Structured page parsing data
--- --- ---

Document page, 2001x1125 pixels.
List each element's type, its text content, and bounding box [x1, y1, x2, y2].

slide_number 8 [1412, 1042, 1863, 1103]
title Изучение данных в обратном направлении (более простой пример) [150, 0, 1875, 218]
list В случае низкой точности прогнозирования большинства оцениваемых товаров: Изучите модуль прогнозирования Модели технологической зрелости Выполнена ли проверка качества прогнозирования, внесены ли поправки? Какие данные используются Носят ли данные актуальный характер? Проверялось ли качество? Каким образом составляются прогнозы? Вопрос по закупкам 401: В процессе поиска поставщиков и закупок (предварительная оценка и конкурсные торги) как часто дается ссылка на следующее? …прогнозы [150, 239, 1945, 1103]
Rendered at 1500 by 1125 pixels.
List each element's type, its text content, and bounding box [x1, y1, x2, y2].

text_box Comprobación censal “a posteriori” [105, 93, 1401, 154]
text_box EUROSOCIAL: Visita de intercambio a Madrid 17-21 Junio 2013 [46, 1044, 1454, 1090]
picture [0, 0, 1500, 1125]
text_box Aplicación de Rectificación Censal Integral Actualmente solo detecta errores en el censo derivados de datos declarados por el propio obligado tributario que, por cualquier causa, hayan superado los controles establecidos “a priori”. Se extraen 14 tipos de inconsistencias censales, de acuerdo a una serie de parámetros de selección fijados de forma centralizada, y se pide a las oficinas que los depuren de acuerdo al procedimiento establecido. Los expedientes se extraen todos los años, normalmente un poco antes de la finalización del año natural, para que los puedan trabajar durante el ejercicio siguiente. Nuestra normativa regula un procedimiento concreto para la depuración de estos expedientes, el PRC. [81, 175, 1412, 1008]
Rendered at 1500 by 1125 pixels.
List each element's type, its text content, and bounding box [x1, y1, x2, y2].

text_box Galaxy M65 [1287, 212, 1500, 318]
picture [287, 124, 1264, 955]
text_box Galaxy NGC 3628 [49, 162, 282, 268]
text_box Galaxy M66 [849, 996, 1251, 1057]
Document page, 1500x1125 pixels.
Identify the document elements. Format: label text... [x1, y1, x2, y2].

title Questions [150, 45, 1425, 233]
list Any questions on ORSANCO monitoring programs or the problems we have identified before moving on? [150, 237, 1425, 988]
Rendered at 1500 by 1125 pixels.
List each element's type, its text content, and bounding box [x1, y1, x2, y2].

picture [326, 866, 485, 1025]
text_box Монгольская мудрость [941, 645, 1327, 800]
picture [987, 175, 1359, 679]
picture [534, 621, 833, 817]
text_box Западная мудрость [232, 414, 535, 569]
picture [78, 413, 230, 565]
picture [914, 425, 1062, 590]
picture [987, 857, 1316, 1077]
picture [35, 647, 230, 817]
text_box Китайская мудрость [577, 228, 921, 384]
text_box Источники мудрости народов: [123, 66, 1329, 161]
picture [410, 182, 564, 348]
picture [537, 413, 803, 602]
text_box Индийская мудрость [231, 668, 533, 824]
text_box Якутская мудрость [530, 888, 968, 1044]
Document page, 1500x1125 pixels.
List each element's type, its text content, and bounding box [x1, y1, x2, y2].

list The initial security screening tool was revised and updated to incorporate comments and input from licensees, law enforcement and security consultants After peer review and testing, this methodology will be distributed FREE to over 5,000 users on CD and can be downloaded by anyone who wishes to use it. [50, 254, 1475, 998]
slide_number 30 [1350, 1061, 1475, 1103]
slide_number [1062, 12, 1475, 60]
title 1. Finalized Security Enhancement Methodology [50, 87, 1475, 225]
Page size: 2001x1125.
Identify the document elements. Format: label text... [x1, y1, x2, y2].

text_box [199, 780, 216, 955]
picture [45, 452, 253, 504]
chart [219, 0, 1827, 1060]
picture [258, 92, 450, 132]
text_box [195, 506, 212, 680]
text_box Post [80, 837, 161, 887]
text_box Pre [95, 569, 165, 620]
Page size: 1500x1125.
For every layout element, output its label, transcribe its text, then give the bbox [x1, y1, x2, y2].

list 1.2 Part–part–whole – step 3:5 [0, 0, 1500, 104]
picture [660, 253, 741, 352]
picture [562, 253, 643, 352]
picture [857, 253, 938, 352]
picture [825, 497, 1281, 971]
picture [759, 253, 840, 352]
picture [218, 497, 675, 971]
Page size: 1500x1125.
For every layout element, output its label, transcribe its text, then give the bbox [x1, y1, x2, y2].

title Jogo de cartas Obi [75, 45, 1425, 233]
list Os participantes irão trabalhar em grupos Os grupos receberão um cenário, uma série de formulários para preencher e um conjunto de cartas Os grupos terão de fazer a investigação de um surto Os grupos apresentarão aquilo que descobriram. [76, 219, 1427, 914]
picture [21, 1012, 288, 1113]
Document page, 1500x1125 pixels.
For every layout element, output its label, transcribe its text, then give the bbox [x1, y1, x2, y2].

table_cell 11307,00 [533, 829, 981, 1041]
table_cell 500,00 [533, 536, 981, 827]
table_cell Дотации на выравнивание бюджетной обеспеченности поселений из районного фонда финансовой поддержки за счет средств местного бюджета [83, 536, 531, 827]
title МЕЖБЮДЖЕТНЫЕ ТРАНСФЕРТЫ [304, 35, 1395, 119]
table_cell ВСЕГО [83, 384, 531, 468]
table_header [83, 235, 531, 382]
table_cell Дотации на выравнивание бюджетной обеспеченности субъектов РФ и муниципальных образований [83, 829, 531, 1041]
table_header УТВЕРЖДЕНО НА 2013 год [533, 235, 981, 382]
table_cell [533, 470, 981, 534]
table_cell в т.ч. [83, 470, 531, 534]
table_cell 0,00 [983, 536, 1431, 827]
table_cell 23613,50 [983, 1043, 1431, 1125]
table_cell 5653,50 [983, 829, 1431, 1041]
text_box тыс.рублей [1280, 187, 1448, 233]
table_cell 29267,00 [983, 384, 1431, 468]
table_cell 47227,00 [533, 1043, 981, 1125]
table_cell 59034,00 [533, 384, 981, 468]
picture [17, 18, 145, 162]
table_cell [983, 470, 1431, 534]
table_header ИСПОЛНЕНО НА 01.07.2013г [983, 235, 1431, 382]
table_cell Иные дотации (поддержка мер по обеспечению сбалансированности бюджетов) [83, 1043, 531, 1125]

--- --- ---

# TASK PROMPT
Each entry above is to be printed again exactly.

# OUTPUT BELOW
Document page, 2001x1125 pixels.
List each element's type, its text content, and bounding box [x1, y1, x2, y2].

slide_number 8 [1412, 1042, 1863, 1103]
title Изучение данных в обратном направлении (более простой пример) [150, 0, 1875, 218]
list В случае низкой точности прогнозирования большинства оцениваемых товаров: Изучите модуль прогнозирования Модели технологической зрелости Выполнена ли проверка качества прогнозирования, внесены ли поправки? Какие данные используются Носят ли данные актуальный характер? Проверялось ли качество? Каким образом составляются прогнозы? Вопрос по закупкам 401: В процессе поиска поставщиков и закупок (предварительная оценка и конкурсные торги) как часто дается ссылка на следующее? …прогнозы [150, 239, 1945, 1103]
Rendered at 1500 by 1125 pixels.
List each element's type, its text content, and bounding box [x1, y1, x2, y2].

text_box Comprobación censal “a posteriori” [105, 93, 1401, 154]
text_box EUROSOCIAL: Visita de intercambio a Madrid 17-21 Junio 2013 [46, 1044, 1454, 1090]
picture [0, 0, 1500, 1125]
text_box Aplicación de Rectificación Censal Integral Actualmente solo detecta errores en el censo derivados de datos declarados por el propio obligado tributario que, por cualquier causa, hayan superado los controles establecidos “a priori”. Se extraen 14 tipos de inconsistencias censales, de acuerdo a una serie de parámetros de selección fijados de forma centralizada, y se pide a las oficinas que los depuren de acuerdo al procedimiento establecido. Los expedientes se extraen todos los años, normalmente un poco antes de la finalización del año natural, para que los puedan trabajar durante el ejercicio siguiente. Nuestra normativa regula un procedimiento concreto para la depuración de estos expedientes, el PRC. [81, 175, 1412, 1008]
Rendered at 1500 by 1125 pixels.
List each element's type, its text content, and bounding box [x1, y1, x2, y2].

text_box Galaxy M65 [1287, 212, 1500, 318]
picture [287, 124, 1264, 955]
text_box Galaxy NGC 3628 [49, 162, 282, 268]
text_box Galaxy M66 [849, 996, 1251, 1057]
Document page, 1500x1125 pixels.
Identify the document elements. Format: label text... [x1, y1, x2, y2].

title Questions [150, 45, 1425, 233]
list Any questions on ORSANCO monitoring programs or the problems we have identified before moving on? [150, 237, 1425, 988]
Rendered at 1500 by 1125 pixels.
List each element's type, its text content, and bounding box [x1, y1, x2, y2].

picture [326, 866, 485, 1025]
text_box Монгольская мудрость [941, 645, 1327, 800]
picture [987, 175, 1359, 679]
picture [534, 621, 833, 817]
text_box Западная мудрость [232, 414, 535, 569]
picture [78, 413, 230, 565]
picture [914, 425, 1062, 590]
picture [987, 857, 1316, 1077]
picture [35, 647, 230, 817]
text_box Китайская мудрость [577, 228, 921, 384]
text_box Источники мудрости народов: [123, 66, 1329, 161]
picture [410, 182, 564, 348]
picture [537, 413, 803, 602]
text_box Индийская мудрость [231, 668, 533, 824]
text_box Якутская мудрость [530, 888, 968, 1044]
Document page, 1500x1125 pixels.
List each element's type, its text content, and bounding box [x1, y1, x2, y2].

list The initial security screening tool was revised and updated to incorporate comments and input from licensees, law enforcement and security consultants After peer review and testing, this methodology will be distributed FREE to over 5,000 users on CD and can be downloaded by anyone who wishes to use it. [50, 254, 1475, 998]
slide_number 30 [1350, 1061, 1475, 1103]
slide_number [1062, 12, 1475, 60]
title 1. Finalized Security Enhancement Methodology [50, 87, 1475, 225]
Page size: 2001x1125.
Identify the document elements. Format: label text... [x1, y1, x2, y2].

text_box [199, 780, 216, 955]
picture [45, 452, 253, 504]
chart [219, 0, 1827, 1060]
picture [258, 92, 450, 132]
text_box [195, 506, 212, 680]
text_box Post [80, 837, 161, 887]
text_box Pre [95, 569, 165, 620]
Page size: 1500x1125.
For every layout element, output its label, transcribe its text, then give the bbox [x1, y1, x2, y2].

list 1.2 Part–part–whole – step 3:5 [0, 0, 1500, 104]
picture [660, 253, 741, 352]
picture [562, 253, 643, 352]
picture [857, 253, 938, 352]
picture [825, 497, 1281, 971]
picture [759, 253, 840, 352]
picture [218, 497, 675, 971]
Page size: 1500x1125.
For every layout element, output its label, transcribe its text, then give the bbox [x1, y1, x2, y2].

title Jogo de cartas Obi [75, 45, 1425, 233]
list Os participantes irão trabalhar em grupos Os grupos receberão um cenário, uma série de formulários para preencher e um conjunto de cartas Os grupos terão de fazer a investigação de um surto Os grupos apresentarão aquilo que descobriram. [76, 219, 1427, 914]
picture [21, 1012, 288, 1113]
Document page, 1500x1125 pixels.
For every layout element, output its label, transcribe its text, then give the bbox [x1, y1, x2, y2].

table_cell 11307,00 [533, 829, 981, 1041]
table_cell 500,00 [533, 536, 981, 827]
table_cell Дотации на выравнивание бюджетной обеспеченности поселений из районного фонда финансовой поддержки за счет средств местного бюджета [83, 536, 531, 827]
title МЕЖБЮДЖЕТНЫЕ ТРАНСФЕРТЫ [304, 35, 1395, 119]
table_cell ВСЕГО [83, 384, 531, 468]
table_header [83, 235, 531, 382]
table_cell Дотации на выравнивание бюджетной обеспеченности субъектов РФ и муниципальных образований [83, 829, 531, 1041]
table_header УТВЕРЖДЕНО НА 2013 год [533, 235, 981, 382]
table_cell [533, 470, 981, 534]
table_cell в т.ч. [83, 470, 531, 534]
table_cell 0,00 [983, 536, 1431, 827]
table_cell 23613,50 [983, 1043, 1431, 1125]
table_cell 5653,50 [983, 829, 1431, 1041]
text_box тыс.рублей [1280, 187, 1448, 233]
table_cell 29267,00 [983, 384, 1431, 468]
table_cell 47227,00 [533, 1043, 981, 1125]
table_cell 59034,00 [533, 384, 981, 468]
picture [17, 18, 145, 162]
table_cell [983, 470, 1431, 534]
table_header ИСПОЛНЕНО НА 01.07.2013г [983, 235, 1431, 382]
table_cell Иные дотации (поддержка мер по обеспечению сбалансированности бюджетов) [83, 1043, 531, 1125]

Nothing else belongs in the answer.